I can't even remember half the characters or stories in 3, but distinctly remember many from New Vegas. In terms of the world and exploration, I feel like Fallout 3 was more densely packed, but I also thought New Vegas' felt more authentic and fun to explore. It made more sense and each location was more interesting than FO3 where it felt kind of slap-dash a lot of the time (endless metro tunnels, abandoned buildings etc).
I feel like Bethesda gave themselves a template and tried to do as much as they could with the template, and I think it paid off with their writing and level designs. You really don't know what you're getting into walking into a dungeon in Fallout 3. Could it be infested with ants? More ghouls? Maybe an underground Super Mutant stronghold? Groups of Raiders? Maybe some people hiding out? Bethesda gets a lot of shit for bad writing, but really that's only ever in the main quests. Their side quests, I find, are usually a lot of fun and well written, at the very least they're entertaining.
New Vegas tried to do a lot of different things without a template, and either failed to provide anything interesting, or ran out of time to finish it.
In New Vegas, the side quests I just felt were uninteresting, bland, and had boring characters. If they weren't making you trek across the desert (damn you Boomers), they were making you wander around and do a lot of, well, nothing. The main quest was a friggin' slog in New Vegas. I will praise the writing and acting up and down, but it was just so BORING. No matter what path you take, you get the platinum chip, activate the securitrons (though I think NCR skips that part), and then do a series of side quests you'd probably do anyway, and did I mention I find the side quests boring? After that, you get one interesting mission with the President of NCR, then go flip a switch, go to Hoover Dam, and the game is over.

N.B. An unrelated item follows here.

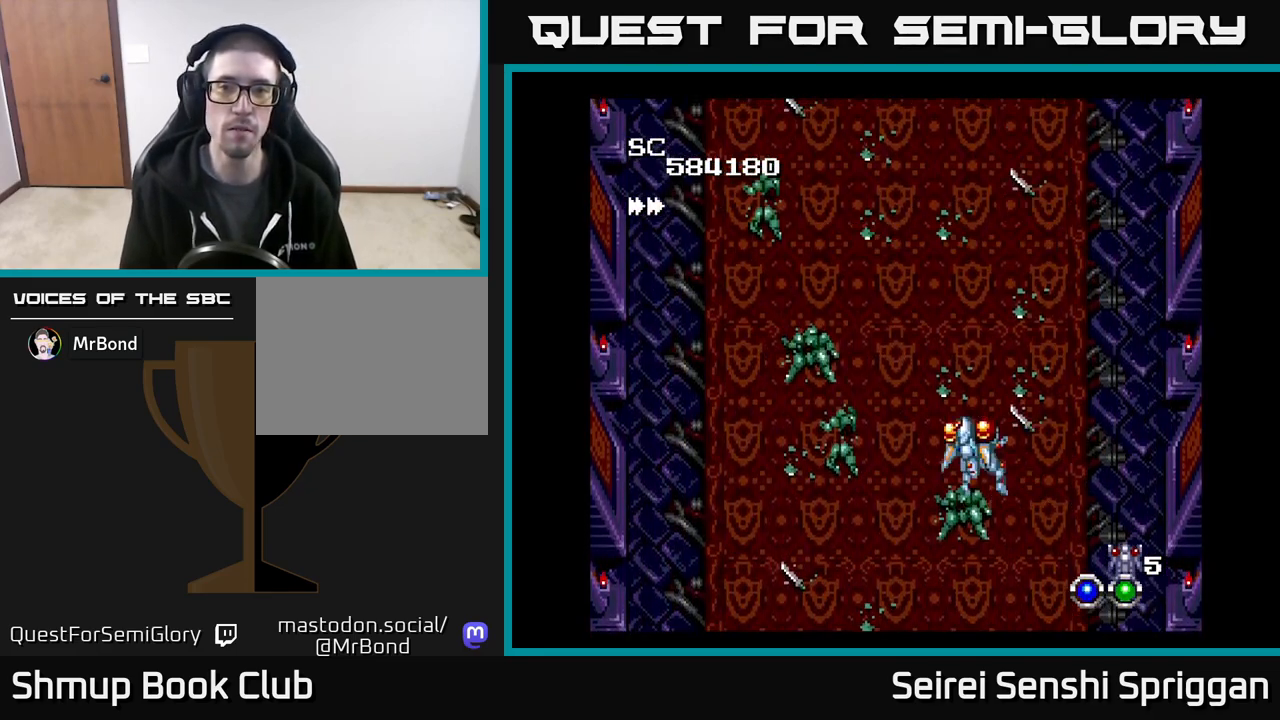
{"buttons": ["DPAD_DOWN"], "events": [[33, "DPAD_UP", "down"], [50, "DPAD_LEFT", "up"], [183, "DPAD_UP", "up"], [250, "DPAD_RIGHT", "down"], [283, "DPAD_RIGHT", "up"], [317, "X", "down"], [417, "X", "up"], [467, "DPAD_DOWN", "down"]]}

In Fallout 3, you explored a derelict Vault, entered a simulation run by a 200 year old madman, rescued children from slavers, followed a giant robot around, repaired a radio station, escaped the enemy base (and optionally
blew up the President of the United States), and then it actually continued, provided you have DLC(which you'd honestly be stupid not to at least get that one nowadays. I'd forgive you if you skipped the rest). Even if the writing fell apart, it was loads of fun and had a ton of variety. I do not count "go do some side quests" as variety, that's just lazy.
It might help I played 3 first, but I honestly expected New Vegas to blow me away and become my new favorite, I was totally open to that. But it didn't, and I genuinely hope we get some traditional Bethesda flair in this new game.